With these parameters, we should see a smooth curve with the loss constantly decreasing as our step function iterates:
train_and_plot(X_exp, y_exp, 0.1, 0, iterations = 10000)
2. Benefits of momentum:
On the same data, gradient descent with momentum (e.g. beta = 0.9) can converge to the correct weight vector in fewer iterations than vanilla gradient descent (with beta = 0). Plot the loss over iterations for each method.
We’ll use the same data (x_exp, y_exp) to show what simply adding momentum can do. By changing our beta term, it adds a whole new dimension for equation (2) in logistic.py. The equation \[\begin{aligned} \mathbf{w}_{k+1} \gets \mathbf{w}_k - \alpha \nabla L(\mathbf{w}_k) + \beta(\mathbf{w}_k - \mathbf{w}_{k-1}) \end{aligned}\]will now have a non-zero last term with beta, which incorporates past weights \({w}_{k-1}\) to add momentum.
By including past weights and present weights to calculate future weights, the momentum term helps converge faster, and we can see this by using the train_and_plot function. Again, the only thing we’ve changed is the beta term from 0 to 0.9
train_and_plot(X_exp, y_exp, 0.1, 0.9, 400)
We can see that the Gradient Descent with Momentum converges 25 times faster, taking only 400 iterations while the version above with no momentum took 10,000.
Overfitting:
Let’s generate some data where p_dim > n_points.
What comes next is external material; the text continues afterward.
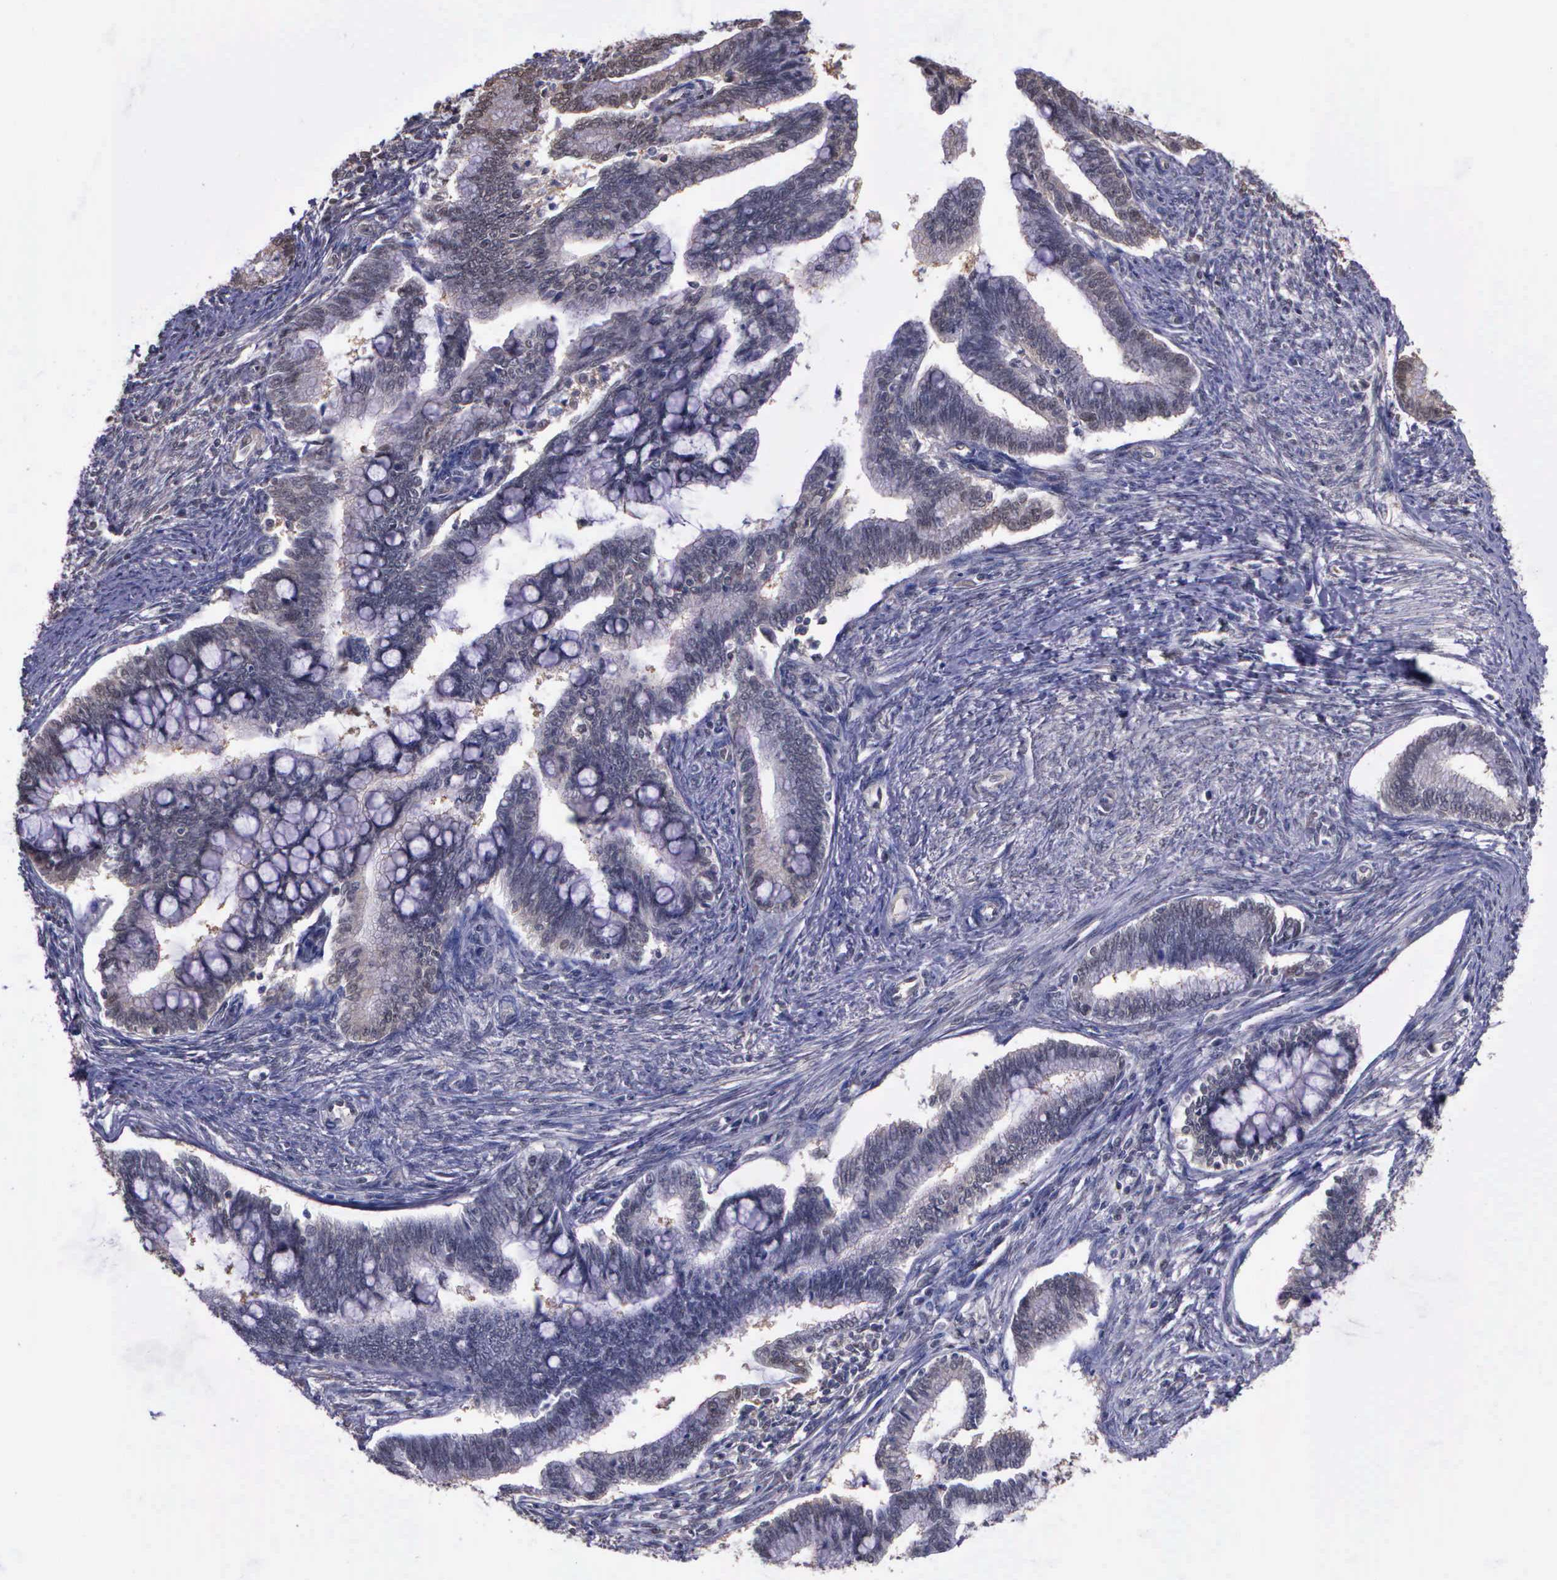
{"staining": {"intensity": "weak", "quantity": "<25%", "location": "cytoplasmic/membranous"}, "tissue": "cervical cancer", "cell_type": "Tumor cells", "image_type": "cancer", "snomed": [{"axis": "morphology", "description": "Adenocarcinoma, NOS"}, {"axis": "topography", "description": "Cervix"}], "caption": "The micrograph demonstrates no significant staining in tumor cells of cervical cancer.", "gene": "PSMC1", "patient": {"sex": "female", "age": 36}}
We’ll do this twice with the exact same parameters, the first for a train set and the second for a test set.
points = 200
dims = 1000
X_train, y_train = classification_data(n_points=points, noise=0.5, p_dims=dims)
X_test, y_test = classification_data(n_points=points, noise=0.5, p_dims=dims)We’ll then do an experiment in which we fit a logistic regression model to the data X_train, y_train and obtain 100% accuracy on this training data.
# create our logistic regression and optimizer
LR = LogisticRegression()
opt = GradientDescentOptimizer(LR)
train_acc = 0
# train until we achieve 100% accuracy :0
while (train_acc != 1):
opt.step(X_train, y_train, 0.1, 0.9)
# use LogisticRegression.predict method to calculate accuracy
train_acc = (1.0*(LR.predict(X_train)==y_train)).mean()
print("training accuracy: ", float(train_acc))
print("testing accuracy: ", float((1.0*(LR.predict(X_test) == y_test)).mean()))training accuracy: 1.0
testing accuracy: 0.7799999713897705
While it depends to a certain degree on the level of noise in the data, we can see that our testing accuracy is considerable lower than training accuracy. This is because using data where the number of features outweighs the number of data points results in overfitting.
Because there are so many features, the logistic regression model will essential memorize the data, rather than generalize from it - this is the way overfitting works. On new test data the model hasn’t seen, it isn’t as equipped to generalize to these new data points.
If we use the exact same pipeline, but switch the number of dimensions with the number of data points, we can see our test accuracy skyrocket.
points = 1000
dims = 200
X_train, y_train = classification_data(n_points=points, noise=0.5, p_dims=dims)
X_test, y_test = classification_data(n_points=points, noise=0.5, p_dims=dims)
LR = LogisticRegression()
opt = GradientDescentOptimizer(LR)
train_acc = 0
while (train_acc != 1):
opt.step(X_train, y_train, 0.1, 0.9)
train_acc = (1.0*(LR.predict(X_train)==y_train)).mean()
print("training accuracy: ", float(train_acc))
print("testing accuracy: ", float((1.0*(LR.predict(X_test) == y_test)).mean()))training accuracy: 1.0
testing accuracy: 0.9819999933242798
Discussion
In this blog post, we implemented Logistic Regression and a Gradient Descent with Momentum optimizer. This was a great way to cement my knowledge about logistic regression and learn the intricacies of the loss, grad, and step functions necessary to make these models and training loops work. The experiments showed the effects of momentum (the beta value), the relationship between number of points and number of dimensions, and visualized how Gradient Descent minimizes loss over the iteration cycle. I can now confidently describe the parameters, inner workings, and outputs of Gradient Descent.